Cindy King
Ars Poetica
Regrettably, the couple, comfortable with their growing
degree of satisfaction, came upon a large, seemingly friendly wolf
on their evening walk. The man thrust out a well-manicured hand
and grazed its mangy coat with his fingers, feeling something,
a boar bristle brush, maybe, or whiskered cheek, like my father’s,
when he nuzzles it to mine. At the time, the man and woman
were unspooled in a neoteric argument concerning their first
kiss—its cause and effect, who leaned in, how lust
did not necessarily end in love but sometimes marriage—
when the man called out to her. She turned
to see him touch the wolf. It was no tamer than a wasp,
but he coaxed it from the bush and stroked its fur.
They watched to see if it might follow
them up the road to the café or sink back toward
the boredom they fled at home. Dust draped
the early evening light and swirled up around them.
“Regret” is a word that splits my heart.
The wolf must mean something,
just as the couple and my father must mean. Like the man,
I too want to reach down and stroke the animal,
wish to live allegorically, to play a part in this fable.
I want to run my fingers along its back,
brush those steel strings, until they howl at me. I need
to know how my father spent his last days without eating
my mother’s meatloaf and mashed potatoes.
“In which parts of your body did you feel pain,”
I want to ask.
I was tasked with delivering mourners
from grief by speaking in sunflowers. But in truth,
words are neither seeds nor bullets. In the light one
sees that the dust is poisoned. Furrows of absolute silence,
couples sleeping naked in fields plowed with shame.
The heart makes a lousy instrument. That is to say,
it pumps no fear, no rage until we hear our parents voice it.

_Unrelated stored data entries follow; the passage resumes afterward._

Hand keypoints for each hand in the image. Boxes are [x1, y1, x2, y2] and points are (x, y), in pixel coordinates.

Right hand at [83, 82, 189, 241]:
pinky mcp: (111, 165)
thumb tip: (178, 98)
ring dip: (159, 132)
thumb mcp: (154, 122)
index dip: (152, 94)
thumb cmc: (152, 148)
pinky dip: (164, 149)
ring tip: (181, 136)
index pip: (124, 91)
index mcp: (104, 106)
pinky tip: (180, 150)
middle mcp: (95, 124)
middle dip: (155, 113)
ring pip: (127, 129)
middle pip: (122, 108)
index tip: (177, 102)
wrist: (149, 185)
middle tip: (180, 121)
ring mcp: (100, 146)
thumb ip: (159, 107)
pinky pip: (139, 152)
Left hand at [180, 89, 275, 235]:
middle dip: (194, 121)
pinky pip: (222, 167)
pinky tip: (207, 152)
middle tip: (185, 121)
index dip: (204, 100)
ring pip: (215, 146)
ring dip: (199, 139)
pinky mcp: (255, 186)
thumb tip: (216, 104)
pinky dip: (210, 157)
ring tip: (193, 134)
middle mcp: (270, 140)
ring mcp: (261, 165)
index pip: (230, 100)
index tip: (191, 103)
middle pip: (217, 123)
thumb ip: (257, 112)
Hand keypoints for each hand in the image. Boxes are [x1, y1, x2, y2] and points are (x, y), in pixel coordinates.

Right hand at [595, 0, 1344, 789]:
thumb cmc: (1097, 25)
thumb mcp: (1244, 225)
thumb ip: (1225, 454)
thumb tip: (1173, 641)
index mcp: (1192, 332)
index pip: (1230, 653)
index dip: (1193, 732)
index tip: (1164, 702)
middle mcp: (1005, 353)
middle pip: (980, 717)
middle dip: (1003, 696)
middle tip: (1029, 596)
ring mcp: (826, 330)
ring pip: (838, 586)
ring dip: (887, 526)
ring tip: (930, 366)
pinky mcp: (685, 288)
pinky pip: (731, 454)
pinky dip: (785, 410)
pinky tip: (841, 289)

They were never quite sure about the wolf afterward,
when they were home. What is was or whether
they even saw it. Perhaps it wasn’t a wolf at all
but a manifestation of mercy. Some creature
not worthy of their attention.
Navigation
I sometimes believe that the breath, blunt-forced from his body,
Had been returned.
Laid out on the collapsible cot,
He begins to move. Beyond ambulance windows,
Dusk joins the sky’s dark pieces,
Inspiring all things to come together.
Tom had a way of connecting, of understanding the whole.

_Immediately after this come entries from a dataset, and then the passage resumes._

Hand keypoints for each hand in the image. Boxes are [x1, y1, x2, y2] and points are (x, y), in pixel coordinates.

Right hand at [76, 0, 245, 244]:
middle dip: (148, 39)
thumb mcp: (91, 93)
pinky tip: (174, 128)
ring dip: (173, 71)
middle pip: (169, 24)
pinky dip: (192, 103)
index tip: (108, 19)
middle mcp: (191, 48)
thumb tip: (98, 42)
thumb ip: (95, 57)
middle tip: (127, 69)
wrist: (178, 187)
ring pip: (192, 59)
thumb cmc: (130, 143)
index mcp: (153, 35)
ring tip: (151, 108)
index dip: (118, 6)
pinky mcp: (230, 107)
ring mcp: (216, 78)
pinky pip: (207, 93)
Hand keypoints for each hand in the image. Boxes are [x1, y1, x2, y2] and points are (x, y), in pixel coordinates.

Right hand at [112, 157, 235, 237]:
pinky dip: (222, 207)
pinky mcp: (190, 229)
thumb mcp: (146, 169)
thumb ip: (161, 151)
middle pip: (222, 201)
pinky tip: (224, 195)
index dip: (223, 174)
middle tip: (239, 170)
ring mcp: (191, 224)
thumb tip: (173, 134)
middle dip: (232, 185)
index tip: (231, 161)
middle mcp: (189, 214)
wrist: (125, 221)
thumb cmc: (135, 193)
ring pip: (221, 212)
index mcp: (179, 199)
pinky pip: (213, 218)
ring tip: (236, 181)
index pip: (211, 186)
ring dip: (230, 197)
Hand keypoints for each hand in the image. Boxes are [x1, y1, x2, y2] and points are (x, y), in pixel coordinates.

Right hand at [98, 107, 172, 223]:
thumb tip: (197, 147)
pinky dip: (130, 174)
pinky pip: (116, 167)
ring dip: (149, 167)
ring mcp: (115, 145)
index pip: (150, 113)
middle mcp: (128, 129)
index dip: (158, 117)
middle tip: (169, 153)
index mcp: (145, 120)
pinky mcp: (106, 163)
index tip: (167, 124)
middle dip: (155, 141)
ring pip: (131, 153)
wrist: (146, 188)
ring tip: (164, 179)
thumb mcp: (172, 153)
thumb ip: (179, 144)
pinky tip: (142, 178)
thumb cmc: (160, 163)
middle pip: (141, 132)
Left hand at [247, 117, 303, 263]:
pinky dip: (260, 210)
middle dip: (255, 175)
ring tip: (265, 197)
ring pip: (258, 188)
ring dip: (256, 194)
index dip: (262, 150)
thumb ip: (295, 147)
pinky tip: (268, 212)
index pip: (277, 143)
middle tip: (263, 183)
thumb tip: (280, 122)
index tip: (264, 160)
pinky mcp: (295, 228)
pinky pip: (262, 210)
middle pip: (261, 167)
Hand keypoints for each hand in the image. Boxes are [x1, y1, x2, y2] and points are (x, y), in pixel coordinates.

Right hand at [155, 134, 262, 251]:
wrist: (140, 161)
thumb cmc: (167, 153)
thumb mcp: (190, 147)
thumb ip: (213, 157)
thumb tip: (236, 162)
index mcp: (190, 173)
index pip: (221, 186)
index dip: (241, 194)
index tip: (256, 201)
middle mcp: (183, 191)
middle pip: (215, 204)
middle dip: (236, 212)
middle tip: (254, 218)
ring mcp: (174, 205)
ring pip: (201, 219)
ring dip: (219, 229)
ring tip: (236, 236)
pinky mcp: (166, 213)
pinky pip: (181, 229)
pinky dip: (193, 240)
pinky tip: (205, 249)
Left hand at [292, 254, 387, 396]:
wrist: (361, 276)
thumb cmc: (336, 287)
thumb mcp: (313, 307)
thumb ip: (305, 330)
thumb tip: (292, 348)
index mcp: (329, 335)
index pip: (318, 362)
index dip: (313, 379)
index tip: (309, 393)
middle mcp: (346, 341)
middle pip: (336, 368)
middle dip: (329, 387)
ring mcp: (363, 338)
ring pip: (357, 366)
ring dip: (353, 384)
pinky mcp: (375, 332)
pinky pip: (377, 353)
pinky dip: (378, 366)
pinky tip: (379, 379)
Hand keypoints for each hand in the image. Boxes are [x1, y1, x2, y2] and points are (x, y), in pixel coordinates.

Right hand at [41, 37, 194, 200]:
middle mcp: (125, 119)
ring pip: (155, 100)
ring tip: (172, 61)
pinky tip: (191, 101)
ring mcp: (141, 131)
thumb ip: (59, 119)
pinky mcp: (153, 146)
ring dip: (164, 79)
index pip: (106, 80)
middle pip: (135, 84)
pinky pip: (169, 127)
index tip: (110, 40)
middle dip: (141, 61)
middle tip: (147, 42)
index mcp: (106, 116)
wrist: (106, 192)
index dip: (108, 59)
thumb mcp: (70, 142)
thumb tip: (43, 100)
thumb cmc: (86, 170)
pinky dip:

The new moon offers its infant light,
Closing wounds, joining fractured bone.
It restarts his heart and the bright organs sing.
Vessels, veins open for joy. Love restores flesh
To memory’s bare bone: In the black night, stars appear.
How the sheet falls as he rises and passes through double doors.
And still I believe he is on his way home.
Nocturne
after Brigit Pegeen Kelly
All sleep in the daytime. All sleep. Days whir together like fan blades,
the illusion of something solid. And the smell of lilacs faint in the sheets.
Amorous, immodest. Boudoir of odor. Sitting room of scent.
Conservator of things best left unexamined. A pair
of bronze elephants on the shelf that lend no strength
to the book that leans between them. The soft gray book,
like a compendium of loss,
or the books we bring to bed, whose stories
are read to erase other stories. A kind of forgetting.
The dog bawls. All day. No sleep in his gosling suit.
Up and down, up and down. A bright exile, dispossessed.
Like the car idling in the garage. The door is shut
but still the fumes no thicker. And the engine
bleats in the night. No passengers here, but still
the car sounds its horn, makes a merciless noise: a sound
like a long-held threat freed at last from the throat, or the blast
of a rifle fired on a flock of geese at dawn.
Near the school, the lilacs nod in narcotized consensus
then drop like birds as traffic passes through them,
blotting them out. Like an egg swallowed by a rat snake. The car in the garage,
a shell in a chamber. There is no driver here. Though the noise of its engine
is like the sound of a dog growling at his master.
The school is an obsidian dream, an unknowable mountain of shale
with bright spikes in it. Thorns of wakefulness, forest
of teeth, consciousness gnawing at sleep, reshuffling the pages
of the heart’s appendixes. A kind of forgiveness.
All sleep. Muscles twitch. The body ignites
the hooded head. The dog bawls. Is it loss
that does this? Yes, but still we may guess at it
beneath the still shallows of reflection. The car stops. The lilacs tremble
again in stop motion…feathers gray in the pre-dawn light.
Like something a dog buried then exhumed by the driveway.
A short cement path. Singular. Crumbling like the book
on the shelf, collapsed in the grand gesture of the future.